In the titration of \(50.0 \mathrm{~mL}\) of \(1.0 \mathrm{M}\) methylamine, \(\mathrm{CH}_{3} \mathrm{NH}_{2}\) \(\left(K_{\mathrm{b}}=4.4 \times 10^{-4}\right)\), with \(0.50 \mathrm{M} \mathrm{HCl}\), calculate the \(\mathrm{pH}\) under the following conditions. a. after \(50.0 \mathrm{~mL}\) of \(0.50 \mathrm{M} \mathrm{HCl}\) has been added b. at the stoichiometric point

First, we'll calculate the initial number of moles of methylamine and HCl at each point in the titration. Initial moles of methylamine: \( (50.0 \mathrm{~mL}) \times (1.0 \mathrm{M}) = 50.0 \mathrm{~mmol} \) a. Moles of HCl after 50.0 mL has been added: \( (50.0 \mathrm{~mL}) \times (0.50 \mathrm{M}) = 25.0 \mathrm{~mmol} \) b. At the stoichiometric point, all the methylamine has reacted with the HCl. The stoichiometric ratio between methylamine and HCl is 1:1, so the moles of HCl needed to reach the stoichiometric point is equal to the initial moles of methylamine.
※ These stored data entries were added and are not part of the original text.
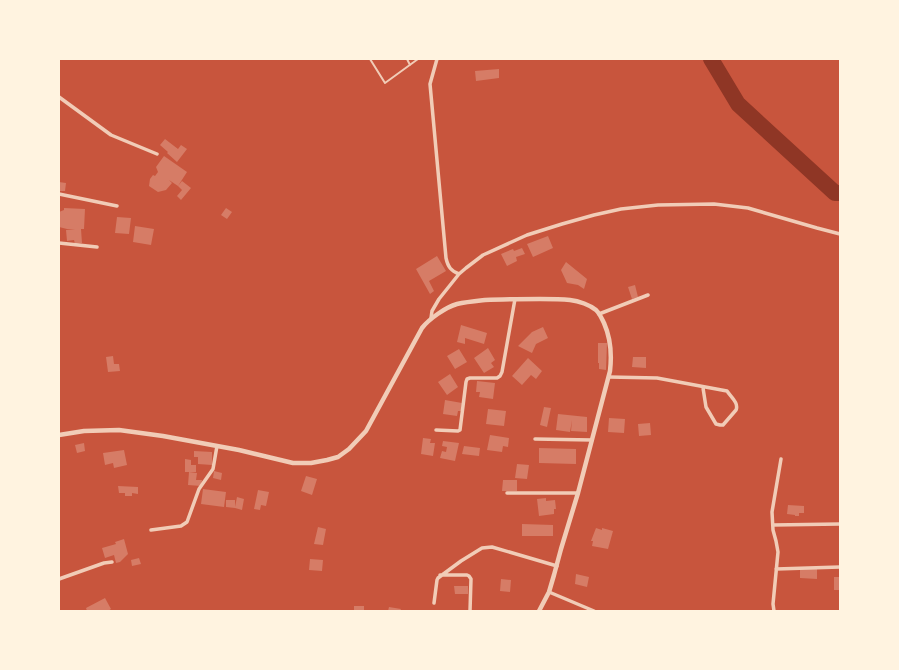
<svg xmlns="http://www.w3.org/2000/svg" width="899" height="670" font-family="'Space Grotesk',sans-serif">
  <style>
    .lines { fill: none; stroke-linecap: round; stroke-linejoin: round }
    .river { stroke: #8f3625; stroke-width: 16 }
    .building { fill: #d67c66 }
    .service { stroke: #f1ccb7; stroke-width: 2 }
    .minor { stroke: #f1ccb7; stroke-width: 3.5 }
    .tertiary { stroke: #f1ccb7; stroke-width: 4.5 }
  </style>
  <rect width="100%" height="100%" fill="#c8553d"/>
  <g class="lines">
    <path class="river" d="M711,59L738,104L835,193H840"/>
  </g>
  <path class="building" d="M499,69V78L476,81L475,71Z
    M165,139L178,149L181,145L187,149L177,162L167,153L168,152L160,145Z
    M164,156L187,172L178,186L169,180L172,183L166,190L158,192L149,186L150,179L153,175L155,176L158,172L156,167Z
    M182,181L191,188L181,200L177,196L182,190L178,186Z
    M59,182L66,183L65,191H59Z
    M64,208L85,209L84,229H81L82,243L75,244L74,240L67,241L66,230L75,229H67L59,227V212L64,210Z
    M226,208L232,212L227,219L221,215Z
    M117,217L131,218L129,234L115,233Z
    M135,226L154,229L151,245L133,242Z
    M548,236L553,248L533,257L527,244Z
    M522,248L525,254L516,257L517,261L507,266L501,254L513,249L514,251Z
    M437,256L446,271L429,281L434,291L430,294L416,269Z
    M566,262L587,279L584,289L578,285L567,283L561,270Z
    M635,285L638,297L632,299L628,287Z
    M461,325L487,333L484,344L465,338V344L457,342Z
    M543,327L548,338L536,344L532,353L518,346L532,332Z
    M598,343H607L606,370L599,369V363H598Z
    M488,348L495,360L491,363L494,367L484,373L474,358Z
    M459,349L467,362L455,369L447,356Z
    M113,356L114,364H119L120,371L108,372L106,357Z
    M633,357H646V368L632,367Z
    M528,358L542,371L536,379L531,375L522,385L512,376Z
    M450,374L458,387L447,395L438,382Z
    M477,381L495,383L493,399L479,397L480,392H476Z
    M445,400L462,403L461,411H458L457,416L443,414Z
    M544,407L551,408L547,427L540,425Z
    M488,409L506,411L504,426L486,424Z
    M558,414L587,417V432L571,431L572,420L570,432L556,430Z
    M609,418L625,419L624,433L608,432Z
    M650,423L651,435L639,436L638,424Z
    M490,435L509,438L508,447L503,446L502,452L487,450Z
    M423,438L431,439L430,443H435L433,456L421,454Z
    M443,441L459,443L455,461L440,458L442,451L446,452L447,447L442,446Z
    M84,443L85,451L77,453L75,445Z
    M464,446L480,448L479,456L462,454Z
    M539,448L576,449V464L539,463Z
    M124,450L127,465L114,468L113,463L105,465L103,453Z
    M194,451L212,452V465L198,464V457H194Z
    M185,459L191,460V465H196V472H185Z
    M517,464L529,465L527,479L515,478Z
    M214,471L222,473L221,480L213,478Z
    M189,472L197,473L196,480H202L201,486L188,485Z
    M306,476L317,479L312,495L301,491Z
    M503,480H517V491H502Z
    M118,486L138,487V494L132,493V496H125V493H119Z
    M203,489L226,492L224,507L201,504Z
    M258,490L269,492L266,506L261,505L260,510L254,509Z
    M237,497L244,499L242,510L235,508L226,507V500H235V507Z
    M546,498V501L555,500L556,509H554V514L539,516L537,499Z
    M788,505L804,506V513H799V516H795V515L787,514Z
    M522,524L553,525V536H522Z
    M318,527L326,529L323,545L314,544Z
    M596,528L602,530V528L613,531L608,549L592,546L593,541H591Z
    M124,539L128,554L120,562L116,563L114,555L105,558L102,548L116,544L115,542Z
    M139,558L141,564L132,566L131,560Z
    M310,559L323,560L322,571L309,570Z
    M800,569H817V579L800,578Z
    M576,574L589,577L587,587L575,584Z
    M834,577H840V590H834Z
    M501,579L511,580L510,592L500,591Z
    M454,586H468V594H455Z
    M105,598L111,609L108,611H87L86,608Z
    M354,606H364V611H354Z
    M389,607L401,609L400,611H388Z"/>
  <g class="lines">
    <path class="service" d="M370,59L385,83L418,59
      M407,59L410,65"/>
    <path class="minor" d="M437,59L430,84L446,258C448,267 451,271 459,274
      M59,97L111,135L157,154
      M59,194L117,206
      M59,243L97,247
      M599,314L648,295
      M431,318L432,311L439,299L459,274L466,268L483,255L527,235L562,224L594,215L621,209L658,205L714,204L748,208L817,228L840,234
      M609,377L657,378L727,391C731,397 739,403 736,410L723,425H720L716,424L706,407L703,388
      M436,430L458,431L460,430L466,382L467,379L470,378H497L500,376L502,372L515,299
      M535,439L592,440
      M507,493H578
      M773,525L840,524
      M151,530L181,526L187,522L199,489L213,469L217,446
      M776,569L840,567
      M440,575H467L469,576L471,579L470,611
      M59,579L104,563L112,562
      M549,592L594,611
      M434,603L437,580L438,578L461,561L482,548L492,547L557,566
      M774,611L773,604L778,552L776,541L773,530L772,512L781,459"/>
    <path class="tertiary" d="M59,435L84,431L119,430L163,436L239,450L293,463H311L327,460L338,457L349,449L366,431L422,328C429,319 446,307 457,304C466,302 476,301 485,300C503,299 521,299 540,299C550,299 560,299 570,300C579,301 590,305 596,310C600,314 602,319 604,323C611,339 612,354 610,371L578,493L561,549L554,575L549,592L539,611"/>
  </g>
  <rect width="899" height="670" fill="none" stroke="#fff3e0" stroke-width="120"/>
</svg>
There are 50.0 mmol of HCl at the stoichiometric point.

Methylamine is a weak base, and it reacts with HCl, a strong acid, to form a salt and water: \[ CH_3NH_2 + HCl \rightarrow CH_3NH_3^+ + Cl^- \]

We'll set up an ICE table to find the concentration of the species involved in the reaction: ### CONDITION A ### | | CH3NH2 | HCl | CH3NH3+ | Cl- | |-------|--------|-----|---------|-----| | I | 50.0 |25.0 | 0 | 0 | | C | -25.0 | -25.0| +25.0 |+25.0| | E | 25.0 | 0 | 25.0 | 25.0| ### CONDITION B ### | | CH3NH2 | HCl | CH3NH3+ | Cl- | |-------|--------|-----|---------|-----| | I | 50.0 | 50.0| 0 | 0 | | C | -50.0 | -50.0| +50.0 |+50.0| | E | 0 | 0 | 50.0 | 50.0|

a. After 50.0 mL of 0.50 M HCl has been added: There are still some unreacted methylamine and an equal moles of its conjugate acid, CH3NH3+. We have to consider the buffer solution made by CH3NH2 and CH3NH3+ and use the Henderson-Hasselbalch equation to find the pH: \( pH = pK_b + \log\frac{[CH_3NH_2]}{[CH_3NH_3^+]} \) \( pK_b = -\log(4.4 \times 10^{-4}) = 3.36 \) \( pH = 3.36 + \log \frac{25.0}{25.0} = 3.36 \) b. At the stoichiometric point: There is no CH3NH2 remaining at this point. The solution contains the CH3NH3+ ion and its subsequent hydrolysis needs to be considered: \[ CH_3NH_3^+ + H_2O \rightleftharpoons CH_3NH_2 + H_3O^+ \] To find the pH, we can use the equation: \( K_a = \frac{[H_3O^+][CH_3NH_2]}{[CH_3NH_3^+]} \) \( K_a \) can be found using the relationship: \(K_w = K_a \times K_b \) \( K_a = \frac{1 \times 10^{-14}}{4.4 \times 10^{-4}} = 2.27 \times 10^{-11}\) Let the concentration of H3O+ be x. Then, we can rewrite the K_a equation as: \( 2.27 \times 10^{-11} = \frac{(x)(x)}{50.0 - x} \) The ionization is very small compared to the initial concentration of CH3NH3+, so x is very small. Hence, we can assume that 50.0 - x ≈ 50.0. Solving for x, we get: \( x = [H_3O^+] = 3.38 \times 10^{-6} M \) Finally, the pH can be calculated as: \( pH = - \log{[H_3O^+]} = - \log{3.38 \times 10^{-6}} = 5.47 \) So, the pH under condition a is 3.36 and under condition b is 5.47.